Day 51: Protecting the public from epidemiological data
It is rather astonishing here how much of the data I and others collect cannot be shared. It is not that the data is about things people don’t know. It is not that the data is about secret findings… it is about keeping the press and academics from saying stupid things and attributing it to WHO.
We have done a series of sensitivity analyses of the major CDC created surveillance system, the VHF, that everyone knows is incomplete. It is consistently 10 or 20% lower than the weekly district reports probably because somehow 10 or 20% of cases fail to be properly documented and transferred on through the steps of the surveillance process (e.g. the case report does not get filled out, or gets lost, or gets missed at the data entry office on the district level….or because half the freakin’ country have one of about six first and last names so they see 17 people named Mohammed Kumara from that district and think that their Mohammed Kumara has already been entered…). But, say out loud with data what everyone knows, for example that most of the cases are not being detected, and wow do the cheap seats in Atlanta and New York start rattling.
The most stunning censorship is the reluctance of anyone to show the epidemic curve. This is because the data takes time to get into the system (both the CDC VHF system and the MoHS “call to the Districts every day” system). It takes days for suspect cases to be tested and confirmed or sent home. It takes days for the data to get entered into the database. There are all kinds of delays… that when presented as an Epi curve, constantly give the impression that the outbreak has peaked and is coming down over the last two weeks.
Above is an example from New York Times of an apparent drop off in cases, but not a true one. It is due to counting errors.
(The original image was missing) This is mostly based on the MoHS data so the dip is not as dramatic as the VHF database. Most every reporter and fancy-pants modeler that has never done contact tracing or data entry form hospital forms will be tempted to report that the outbreak appears to be going down. This is actually what going up looks like. It would be fine if poorly informed people misinterpreted and then moved on to the crossword puzzle, but more often, the press officer and we in the office need to squander time explaining about data flow and delays. And then there are aberrant events.
If one looks at the week of September 21 above, it looks like there was a spike in suspected cases and then a dip.

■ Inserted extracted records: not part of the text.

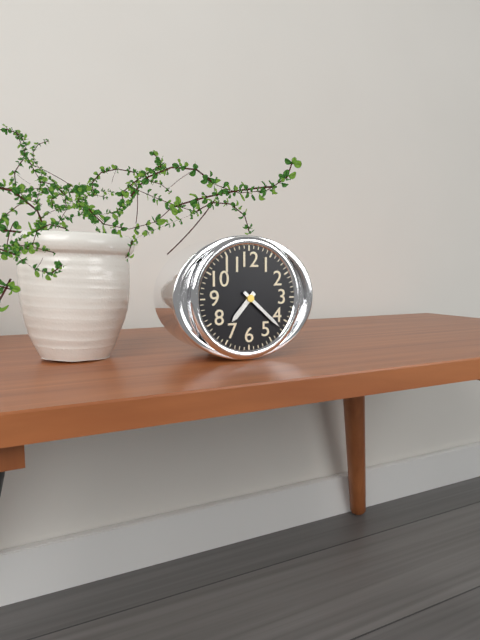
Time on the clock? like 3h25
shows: 7h22
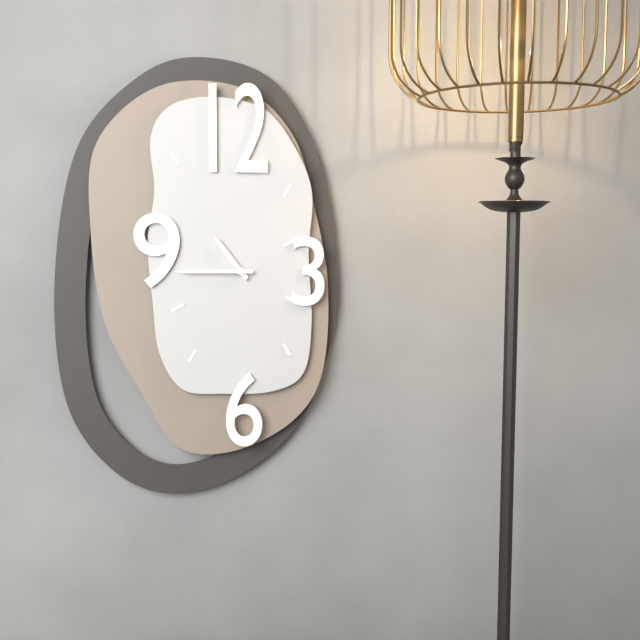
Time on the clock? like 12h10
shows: 10h45
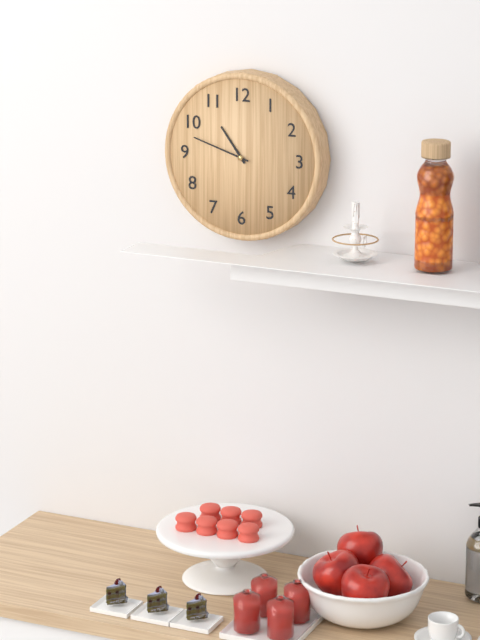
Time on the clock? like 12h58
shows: 10h48
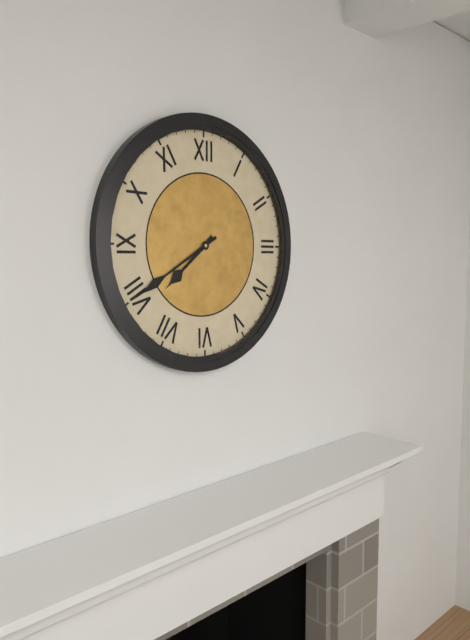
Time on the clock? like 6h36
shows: 7h40
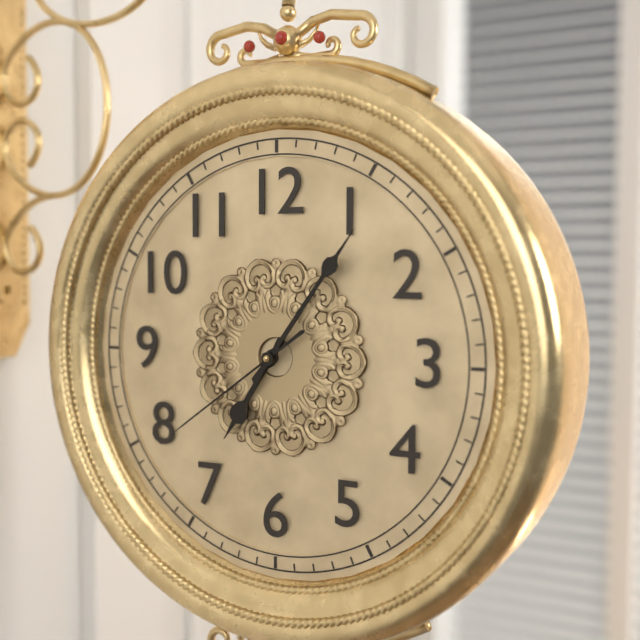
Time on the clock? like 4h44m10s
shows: 7h06m39s
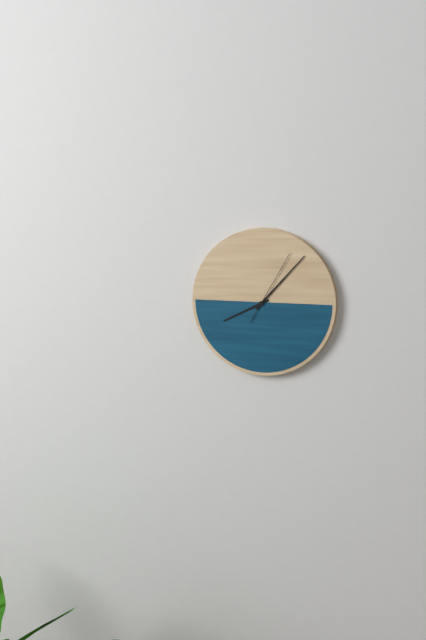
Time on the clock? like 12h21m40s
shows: 8h07m05s
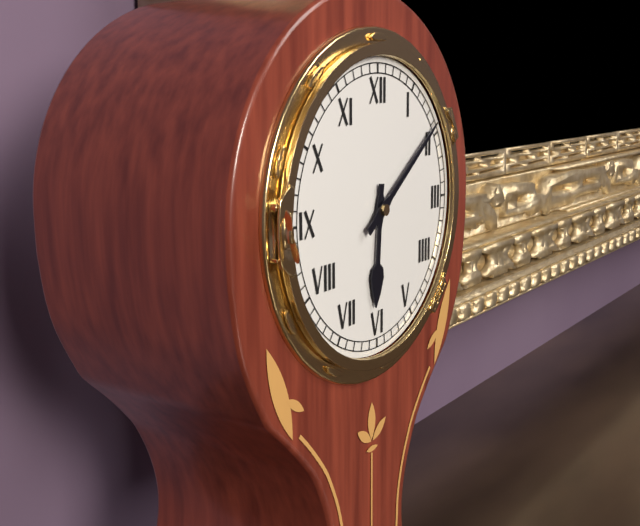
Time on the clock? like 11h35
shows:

In fact, there was an outbreak of coding errors combined with the largest lab near Port Loko (the district with the highest incidence) shutting down for the week. Thus, those suspected cases from the week of September 21 mostly died without ever being laboratory confirmed and thus they will stay suspect forever. Since back in September, it took 4 or 5 days to get a lab test back (it is much shorter now), and then the data record had to be updated, typically cases that appeared as suspect in the week of Sept. 21 would mostly change to confirmed in the week of Sept. 28, but that never happened that week resulting in an artifact of apparently elevated numbers of suspect cases one week and fewer cases the next. There are issues like this or bigger in every data source I see every day… so people just do not share data and findings… not with the press, not with your peers who might share it with the press, and heaven knows not with Geneva!
Ah, the things they don’t teach you in intro Epi!